(Saved data entries)

* * * *

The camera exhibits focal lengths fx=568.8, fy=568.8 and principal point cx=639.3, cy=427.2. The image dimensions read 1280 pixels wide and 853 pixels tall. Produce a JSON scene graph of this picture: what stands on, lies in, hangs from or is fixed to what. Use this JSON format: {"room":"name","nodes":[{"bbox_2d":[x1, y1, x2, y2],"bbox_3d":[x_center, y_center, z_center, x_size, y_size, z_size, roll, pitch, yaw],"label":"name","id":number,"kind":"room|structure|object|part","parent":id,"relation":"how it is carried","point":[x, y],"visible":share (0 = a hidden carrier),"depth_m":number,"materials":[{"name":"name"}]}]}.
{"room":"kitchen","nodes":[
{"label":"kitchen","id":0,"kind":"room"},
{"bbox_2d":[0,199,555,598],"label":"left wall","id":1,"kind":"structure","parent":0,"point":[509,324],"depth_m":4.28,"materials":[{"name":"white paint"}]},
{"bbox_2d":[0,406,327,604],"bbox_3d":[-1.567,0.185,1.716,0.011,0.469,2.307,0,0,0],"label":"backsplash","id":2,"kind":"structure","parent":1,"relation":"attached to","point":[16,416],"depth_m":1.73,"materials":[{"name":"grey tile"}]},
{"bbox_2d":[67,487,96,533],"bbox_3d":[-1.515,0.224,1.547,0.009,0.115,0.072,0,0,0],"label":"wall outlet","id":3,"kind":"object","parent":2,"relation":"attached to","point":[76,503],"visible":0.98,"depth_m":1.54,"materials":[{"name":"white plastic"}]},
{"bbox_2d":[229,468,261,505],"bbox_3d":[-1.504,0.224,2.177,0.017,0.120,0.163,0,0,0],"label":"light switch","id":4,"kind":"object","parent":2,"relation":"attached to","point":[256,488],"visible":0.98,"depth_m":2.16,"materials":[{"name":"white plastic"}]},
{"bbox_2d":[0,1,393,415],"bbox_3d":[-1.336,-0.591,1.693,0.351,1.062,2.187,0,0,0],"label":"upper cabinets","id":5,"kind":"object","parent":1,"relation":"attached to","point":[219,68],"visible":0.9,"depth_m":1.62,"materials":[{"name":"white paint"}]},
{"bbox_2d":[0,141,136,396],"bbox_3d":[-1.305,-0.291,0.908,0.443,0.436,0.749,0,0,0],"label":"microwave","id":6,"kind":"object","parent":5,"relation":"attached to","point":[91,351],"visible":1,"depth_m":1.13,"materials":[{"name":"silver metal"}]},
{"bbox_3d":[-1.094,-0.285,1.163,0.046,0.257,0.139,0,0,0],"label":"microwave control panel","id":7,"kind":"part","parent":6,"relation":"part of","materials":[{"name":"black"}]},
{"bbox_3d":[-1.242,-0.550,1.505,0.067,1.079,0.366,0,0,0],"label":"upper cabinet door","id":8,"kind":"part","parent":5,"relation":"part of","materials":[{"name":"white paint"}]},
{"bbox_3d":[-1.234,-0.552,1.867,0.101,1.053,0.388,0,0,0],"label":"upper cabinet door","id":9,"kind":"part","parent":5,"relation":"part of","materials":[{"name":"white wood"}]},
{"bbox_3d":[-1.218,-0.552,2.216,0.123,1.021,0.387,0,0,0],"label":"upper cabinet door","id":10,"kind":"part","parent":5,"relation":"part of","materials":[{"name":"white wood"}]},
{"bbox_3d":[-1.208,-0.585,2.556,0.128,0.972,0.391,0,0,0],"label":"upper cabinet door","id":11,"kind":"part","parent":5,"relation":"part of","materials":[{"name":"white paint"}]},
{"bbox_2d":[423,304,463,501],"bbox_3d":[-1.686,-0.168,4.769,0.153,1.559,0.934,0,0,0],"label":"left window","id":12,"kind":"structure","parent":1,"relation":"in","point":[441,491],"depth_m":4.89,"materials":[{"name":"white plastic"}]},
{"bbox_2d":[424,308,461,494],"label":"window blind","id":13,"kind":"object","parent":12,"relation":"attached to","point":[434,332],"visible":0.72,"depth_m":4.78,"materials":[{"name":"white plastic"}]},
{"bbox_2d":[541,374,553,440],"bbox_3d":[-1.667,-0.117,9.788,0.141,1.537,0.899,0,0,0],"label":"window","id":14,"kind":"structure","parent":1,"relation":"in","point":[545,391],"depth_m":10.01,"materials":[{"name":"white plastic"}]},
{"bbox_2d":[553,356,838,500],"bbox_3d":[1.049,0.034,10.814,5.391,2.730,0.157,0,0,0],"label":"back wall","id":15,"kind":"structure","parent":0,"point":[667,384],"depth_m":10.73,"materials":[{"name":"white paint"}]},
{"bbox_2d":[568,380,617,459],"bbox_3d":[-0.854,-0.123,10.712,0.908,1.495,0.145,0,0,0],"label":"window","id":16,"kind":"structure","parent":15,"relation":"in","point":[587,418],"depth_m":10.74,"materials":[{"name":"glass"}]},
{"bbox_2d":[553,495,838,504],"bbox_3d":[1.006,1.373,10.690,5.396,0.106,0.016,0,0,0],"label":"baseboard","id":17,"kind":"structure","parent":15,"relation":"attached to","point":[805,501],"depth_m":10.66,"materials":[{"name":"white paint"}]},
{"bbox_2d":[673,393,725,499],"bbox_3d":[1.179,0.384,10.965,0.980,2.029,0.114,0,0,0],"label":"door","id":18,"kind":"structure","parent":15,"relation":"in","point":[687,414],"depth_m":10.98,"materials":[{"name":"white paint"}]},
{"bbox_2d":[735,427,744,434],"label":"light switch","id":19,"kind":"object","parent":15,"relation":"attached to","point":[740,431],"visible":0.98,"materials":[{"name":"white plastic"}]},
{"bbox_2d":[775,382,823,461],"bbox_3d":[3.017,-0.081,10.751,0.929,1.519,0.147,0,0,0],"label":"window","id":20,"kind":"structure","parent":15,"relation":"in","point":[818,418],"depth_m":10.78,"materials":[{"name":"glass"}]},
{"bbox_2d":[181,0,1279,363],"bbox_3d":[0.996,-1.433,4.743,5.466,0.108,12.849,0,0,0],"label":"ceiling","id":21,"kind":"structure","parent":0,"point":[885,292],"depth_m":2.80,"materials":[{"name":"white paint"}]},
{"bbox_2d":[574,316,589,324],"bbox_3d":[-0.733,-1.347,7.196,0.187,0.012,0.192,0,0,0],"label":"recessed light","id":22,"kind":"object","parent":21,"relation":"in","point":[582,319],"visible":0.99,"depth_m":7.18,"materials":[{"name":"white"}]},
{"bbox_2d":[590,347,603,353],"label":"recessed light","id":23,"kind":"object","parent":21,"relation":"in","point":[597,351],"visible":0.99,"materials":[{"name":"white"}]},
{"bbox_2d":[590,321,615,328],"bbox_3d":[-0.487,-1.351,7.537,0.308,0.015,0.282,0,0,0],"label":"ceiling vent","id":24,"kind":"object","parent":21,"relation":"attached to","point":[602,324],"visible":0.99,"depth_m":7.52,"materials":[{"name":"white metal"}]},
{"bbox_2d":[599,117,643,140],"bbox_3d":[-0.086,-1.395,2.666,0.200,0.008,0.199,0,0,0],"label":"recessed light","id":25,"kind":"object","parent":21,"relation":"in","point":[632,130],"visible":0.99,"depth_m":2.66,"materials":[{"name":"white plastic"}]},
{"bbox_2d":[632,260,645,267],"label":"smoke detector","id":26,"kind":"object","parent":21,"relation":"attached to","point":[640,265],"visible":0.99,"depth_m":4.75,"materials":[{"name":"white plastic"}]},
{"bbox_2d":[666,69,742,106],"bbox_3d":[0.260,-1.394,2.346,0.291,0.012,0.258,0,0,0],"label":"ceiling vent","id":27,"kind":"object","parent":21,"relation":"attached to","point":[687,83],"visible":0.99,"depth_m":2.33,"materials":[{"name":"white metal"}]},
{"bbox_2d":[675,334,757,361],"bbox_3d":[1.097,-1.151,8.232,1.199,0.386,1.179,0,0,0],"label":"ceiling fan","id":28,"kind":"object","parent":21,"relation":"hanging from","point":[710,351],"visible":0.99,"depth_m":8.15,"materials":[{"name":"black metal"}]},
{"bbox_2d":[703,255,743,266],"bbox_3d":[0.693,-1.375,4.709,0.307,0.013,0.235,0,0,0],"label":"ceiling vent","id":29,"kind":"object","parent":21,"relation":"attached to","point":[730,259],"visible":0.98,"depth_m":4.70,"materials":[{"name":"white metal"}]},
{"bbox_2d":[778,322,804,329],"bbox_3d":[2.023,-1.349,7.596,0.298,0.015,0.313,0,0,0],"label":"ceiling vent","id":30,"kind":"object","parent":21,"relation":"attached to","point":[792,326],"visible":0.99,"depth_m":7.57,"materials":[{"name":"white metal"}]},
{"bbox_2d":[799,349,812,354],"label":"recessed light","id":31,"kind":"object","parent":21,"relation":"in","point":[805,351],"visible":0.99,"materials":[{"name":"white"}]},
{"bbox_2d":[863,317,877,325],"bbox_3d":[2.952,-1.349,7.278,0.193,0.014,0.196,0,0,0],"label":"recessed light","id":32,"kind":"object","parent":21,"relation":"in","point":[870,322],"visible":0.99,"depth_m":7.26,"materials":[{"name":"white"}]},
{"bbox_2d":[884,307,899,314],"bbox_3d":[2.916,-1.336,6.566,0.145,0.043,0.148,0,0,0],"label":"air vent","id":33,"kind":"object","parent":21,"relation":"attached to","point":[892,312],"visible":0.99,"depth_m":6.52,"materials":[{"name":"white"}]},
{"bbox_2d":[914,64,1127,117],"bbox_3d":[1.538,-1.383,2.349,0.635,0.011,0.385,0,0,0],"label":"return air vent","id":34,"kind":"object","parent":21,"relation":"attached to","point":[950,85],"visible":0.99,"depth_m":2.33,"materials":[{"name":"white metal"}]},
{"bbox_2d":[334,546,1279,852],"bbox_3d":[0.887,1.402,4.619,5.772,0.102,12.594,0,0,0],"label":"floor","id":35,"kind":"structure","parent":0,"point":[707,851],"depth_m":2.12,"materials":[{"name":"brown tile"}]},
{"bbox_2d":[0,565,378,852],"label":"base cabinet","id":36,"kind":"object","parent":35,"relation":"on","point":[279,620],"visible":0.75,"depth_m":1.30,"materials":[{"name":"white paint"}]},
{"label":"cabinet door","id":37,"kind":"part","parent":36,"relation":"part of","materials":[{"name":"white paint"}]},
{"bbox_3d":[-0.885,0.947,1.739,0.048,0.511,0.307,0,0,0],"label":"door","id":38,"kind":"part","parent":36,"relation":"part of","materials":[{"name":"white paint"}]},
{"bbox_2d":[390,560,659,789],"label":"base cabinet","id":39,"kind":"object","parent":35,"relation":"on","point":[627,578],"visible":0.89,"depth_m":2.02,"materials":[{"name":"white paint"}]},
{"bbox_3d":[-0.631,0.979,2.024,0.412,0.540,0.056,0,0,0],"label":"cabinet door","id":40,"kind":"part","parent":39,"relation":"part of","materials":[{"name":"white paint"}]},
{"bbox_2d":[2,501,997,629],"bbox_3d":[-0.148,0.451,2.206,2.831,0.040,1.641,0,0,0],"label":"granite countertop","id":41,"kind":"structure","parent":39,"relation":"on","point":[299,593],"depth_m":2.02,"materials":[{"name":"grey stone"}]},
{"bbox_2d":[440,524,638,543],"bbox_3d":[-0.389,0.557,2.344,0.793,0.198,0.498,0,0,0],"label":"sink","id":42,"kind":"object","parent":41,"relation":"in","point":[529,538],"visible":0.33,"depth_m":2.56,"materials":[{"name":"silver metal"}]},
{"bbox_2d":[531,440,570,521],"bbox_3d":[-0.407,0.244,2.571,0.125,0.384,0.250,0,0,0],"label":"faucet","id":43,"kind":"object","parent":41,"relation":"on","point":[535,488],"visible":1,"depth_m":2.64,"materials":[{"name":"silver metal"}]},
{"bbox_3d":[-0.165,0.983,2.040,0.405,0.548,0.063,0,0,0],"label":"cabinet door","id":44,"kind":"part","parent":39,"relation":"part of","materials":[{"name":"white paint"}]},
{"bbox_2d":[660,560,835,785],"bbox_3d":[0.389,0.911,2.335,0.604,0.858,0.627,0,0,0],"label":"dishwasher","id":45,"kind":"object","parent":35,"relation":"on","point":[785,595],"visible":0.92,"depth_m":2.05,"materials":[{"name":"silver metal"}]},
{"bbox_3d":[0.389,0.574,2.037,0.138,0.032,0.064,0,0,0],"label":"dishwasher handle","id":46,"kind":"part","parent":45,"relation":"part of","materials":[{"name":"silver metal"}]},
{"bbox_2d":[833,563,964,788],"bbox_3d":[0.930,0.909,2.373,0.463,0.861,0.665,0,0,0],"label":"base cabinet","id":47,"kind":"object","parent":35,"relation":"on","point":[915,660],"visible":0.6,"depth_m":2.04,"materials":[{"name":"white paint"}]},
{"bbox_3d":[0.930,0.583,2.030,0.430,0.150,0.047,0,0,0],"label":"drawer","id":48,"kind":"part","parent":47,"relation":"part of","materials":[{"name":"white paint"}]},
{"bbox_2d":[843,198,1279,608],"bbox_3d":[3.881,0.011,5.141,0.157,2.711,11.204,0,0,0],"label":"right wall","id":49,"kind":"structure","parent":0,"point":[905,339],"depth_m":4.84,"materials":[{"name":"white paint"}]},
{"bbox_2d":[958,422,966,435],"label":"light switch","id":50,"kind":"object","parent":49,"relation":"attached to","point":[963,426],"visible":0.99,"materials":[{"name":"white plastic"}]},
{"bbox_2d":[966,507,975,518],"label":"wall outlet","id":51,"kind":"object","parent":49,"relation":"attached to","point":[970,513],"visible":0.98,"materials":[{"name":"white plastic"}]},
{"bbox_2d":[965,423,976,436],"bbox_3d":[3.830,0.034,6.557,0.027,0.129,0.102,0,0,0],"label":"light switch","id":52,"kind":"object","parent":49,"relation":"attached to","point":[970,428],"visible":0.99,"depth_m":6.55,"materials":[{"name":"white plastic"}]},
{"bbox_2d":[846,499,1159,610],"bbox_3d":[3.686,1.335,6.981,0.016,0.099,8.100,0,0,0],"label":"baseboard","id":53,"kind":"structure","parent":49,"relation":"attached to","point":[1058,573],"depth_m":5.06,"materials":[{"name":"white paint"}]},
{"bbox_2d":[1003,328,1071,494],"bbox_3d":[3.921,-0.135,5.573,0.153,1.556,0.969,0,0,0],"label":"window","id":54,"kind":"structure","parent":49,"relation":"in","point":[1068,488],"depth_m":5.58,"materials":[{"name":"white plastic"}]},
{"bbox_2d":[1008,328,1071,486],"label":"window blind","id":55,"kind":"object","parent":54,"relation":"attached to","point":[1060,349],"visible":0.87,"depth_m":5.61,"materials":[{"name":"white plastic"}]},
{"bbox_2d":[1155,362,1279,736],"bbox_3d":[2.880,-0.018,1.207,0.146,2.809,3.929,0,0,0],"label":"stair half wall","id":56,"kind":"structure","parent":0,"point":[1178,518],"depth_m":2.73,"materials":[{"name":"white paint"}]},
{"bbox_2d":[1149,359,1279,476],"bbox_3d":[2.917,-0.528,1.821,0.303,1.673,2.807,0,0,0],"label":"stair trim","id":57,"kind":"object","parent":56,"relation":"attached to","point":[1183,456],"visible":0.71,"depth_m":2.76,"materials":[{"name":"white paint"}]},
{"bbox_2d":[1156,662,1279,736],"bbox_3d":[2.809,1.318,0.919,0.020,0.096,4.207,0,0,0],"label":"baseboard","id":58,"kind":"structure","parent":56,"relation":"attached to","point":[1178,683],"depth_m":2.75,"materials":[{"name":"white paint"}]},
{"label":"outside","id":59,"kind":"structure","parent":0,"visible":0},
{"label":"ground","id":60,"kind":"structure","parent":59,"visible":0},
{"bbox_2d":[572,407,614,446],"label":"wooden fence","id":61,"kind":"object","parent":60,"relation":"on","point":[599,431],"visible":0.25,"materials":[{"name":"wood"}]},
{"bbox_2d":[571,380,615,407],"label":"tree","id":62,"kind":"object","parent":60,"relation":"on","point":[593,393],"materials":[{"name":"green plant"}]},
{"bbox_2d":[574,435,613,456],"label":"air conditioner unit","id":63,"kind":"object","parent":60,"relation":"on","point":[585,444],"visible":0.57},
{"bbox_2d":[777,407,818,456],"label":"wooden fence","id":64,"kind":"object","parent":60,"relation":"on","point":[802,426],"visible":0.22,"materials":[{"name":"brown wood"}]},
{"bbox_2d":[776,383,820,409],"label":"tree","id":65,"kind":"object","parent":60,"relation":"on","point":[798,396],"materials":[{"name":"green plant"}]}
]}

* * * *

### PROMPT
Filter the records for the word "fence" and show every line that has it.

### RESPONSE BOX
{"bbox_2d":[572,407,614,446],"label":"wooden fence","id":61,"kind":"object","parent":60,"relation":"on","point":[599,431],"visible":0.25,"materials":[{"name":"wood"}]},
{"bbox_2d":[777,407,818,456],"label":"wooden fence","id":64,"kind":"object","parent":60,"relation":"on","point":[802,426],"visible":0.22,"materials":[{"name":"brown wood"}]},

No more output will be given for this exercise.